In moments of failure, when radiators go cold, water turns lukewarm and heating disappears for days or weeks, heat becomes perceptible through residents’ thermoceptive realities, shaping notions of bodily comfort and domestic routines. Disruptions compel improvisation, adaptation and reliance on informal networks, as households reconfigure their homes as sites of thermal resilience and negotiate normative expectations of what constitutes a dignified life in present-day Bucharest.

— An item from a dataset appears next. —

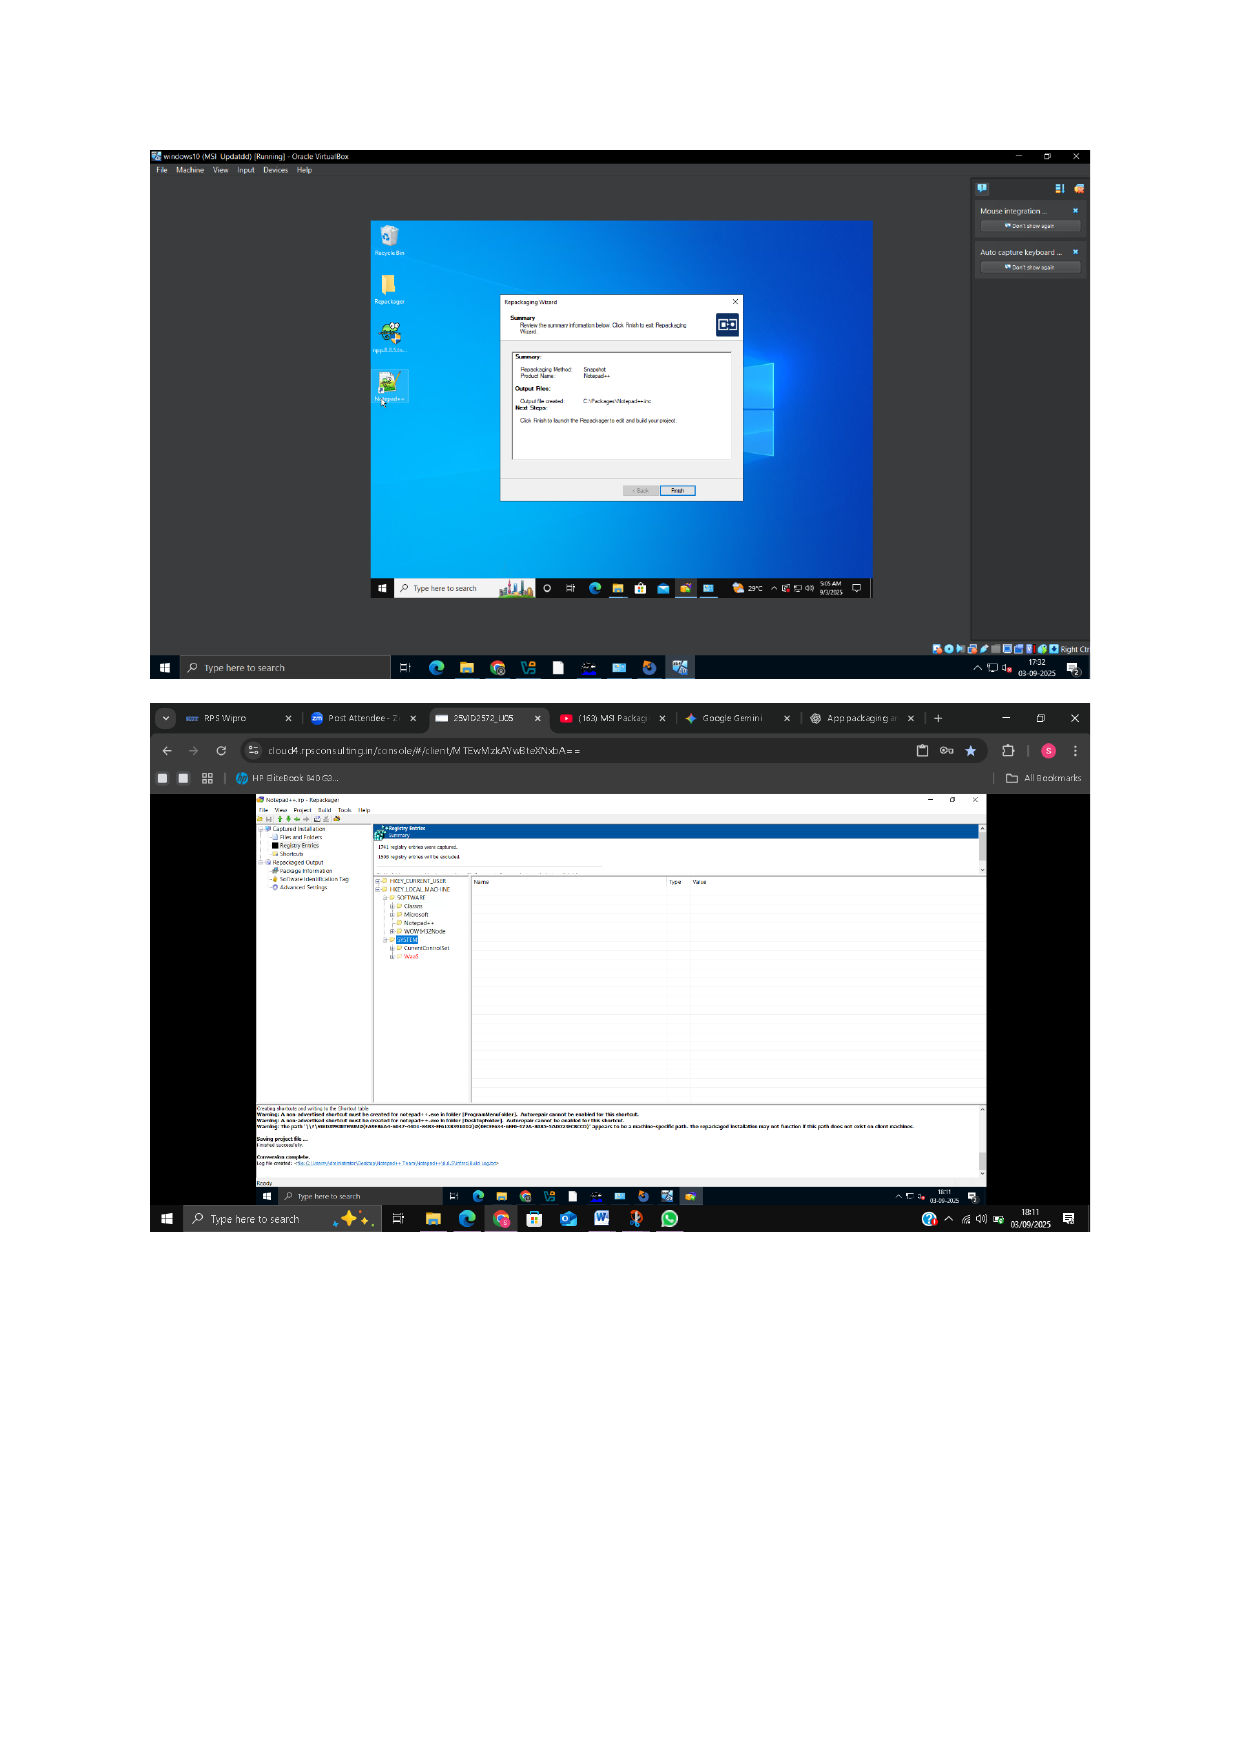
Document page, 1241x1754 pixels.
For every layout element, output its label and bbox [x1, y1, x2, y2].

picture [150, 703, 1091, 1232]
picture [150, 150, 1091, 679]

Yet access to warmth remains deeply stratified. Households able to install alternative heating technologies buffer infrastructural failure, while others remain fully vulnerable to systemic neglect. Access to heat thus emerges as a relational marker of inequality, showing how infrastructural failure is politically and economically mediated across multiple scales. By tracing the entanglements of thermoceptive experience, urban infrastructures and post-socialist infrastructural transformations, the paper argues that heat is not merely consumed: it is lived, negotiated and unevenly distributed. In doing so, it highlights how everyday domestic thermodynamics produce enduring urban inequalities.